PAGE TEXT:
____

Map Your Content Marketing Strategy

The big push toward content marketing is just getting started.

It’s driven in large part because of the rise of social media and changes in Search Engine Optimization (SEO). The way to grow with these simultaneous trends is with good, useful, relevant content.

You’re nodding your head because you know that. You’ve heard it before, lots of times. But before you decide you’ve heard it all, stick with me for a minute …

Right now, there are two types of content marketing campaigns.

Those that are working brilliantly.

And those that aren’t working at all.

The measure of a good content marketing campaign isn’t how much content you’re producing. It’s what’s happening because of your content.

Many companies approach content marketing like so many people approached websites early on, and then later blogs … if we build it, people will come, right?


Content marketing is a complex strategy with a lot of things to consider. It can be confusing, overwhelming, and ultimately frustrating.

____

TASKS TO CARRY OUT:
a. In the content marketing article, what is the measure of a good content marketing campaign?
b. Please repeat the content marketing article word for word, everything from "The big push" down to "useful, relevant content.".
c. Keep writing the content marketing article, picking up after its last sentence.

DATA SUPPLIED:
____

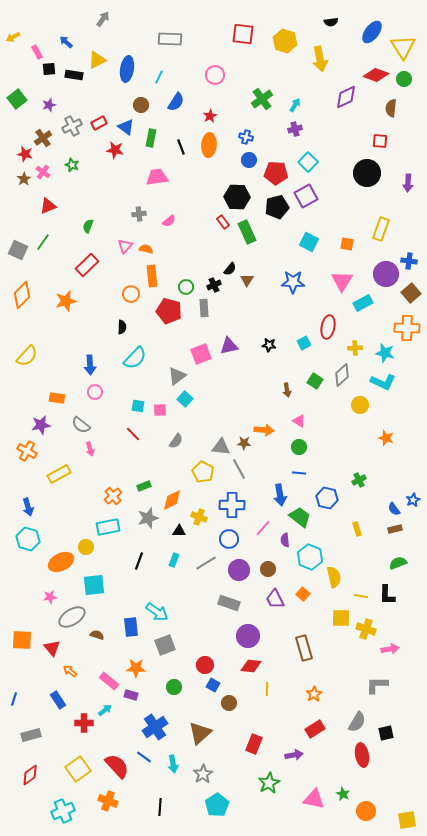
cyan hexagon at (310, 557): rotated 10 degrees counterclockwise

____

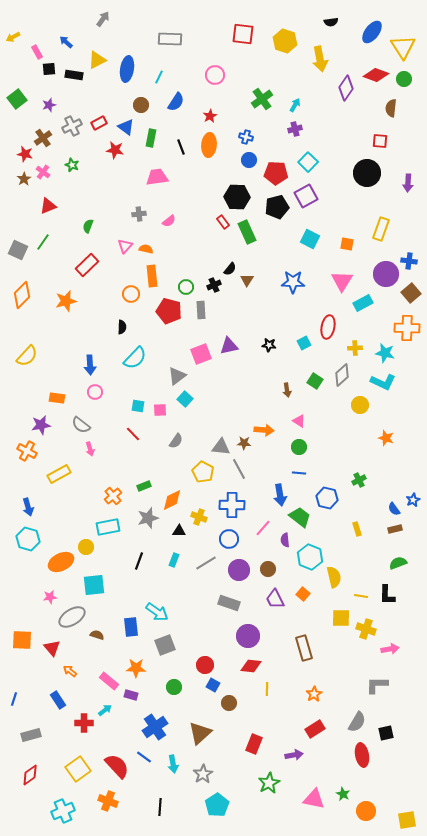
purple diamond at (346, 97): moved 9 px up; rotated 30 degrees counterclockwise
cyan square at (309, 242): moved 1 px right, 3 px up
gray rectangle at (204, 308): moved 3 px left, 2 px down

____

ANSWERS FOR THIS EXERCISE:
a. It's what's happening because of your content, not how much content you're producing.

b.
The big push toward content marketing is just getting started.

It’s driven in large part because of the rise of social media and changes in Search Engine Optimization (SEO). The way to grow with these simultaneous trends is with good, useful, relevant content.

c.
But with a well-defined purpose and a clear plan, you can put yourself among the brilliant content marketers who are winning brand loyalty among their target audience, getting noticed by media influencers, and growing their bottom line as a result.

What you need to move forward like that is a map. Specifically, a content marketing map.

Take the “Scramble” Out of Your Content Marketing Strategy

Producing content, willy-nilly, on any topic that comes to mind or on any keyword that pops up is like throwing spaghetti at a wall. Some things may stick, but it’s messy and it wastes a lot of good pasta.

When you treat your content strategy like that, you miss a lot.

You may be missing segments of your audience.

You might be overlooking multi-media options.

You might omit important distribution channels.

Building a map going forward can help you see what you might be missing so you can take advantage of new opportunities. And it will make content marketing less stressful — it’ll take the scramble out of your strategy.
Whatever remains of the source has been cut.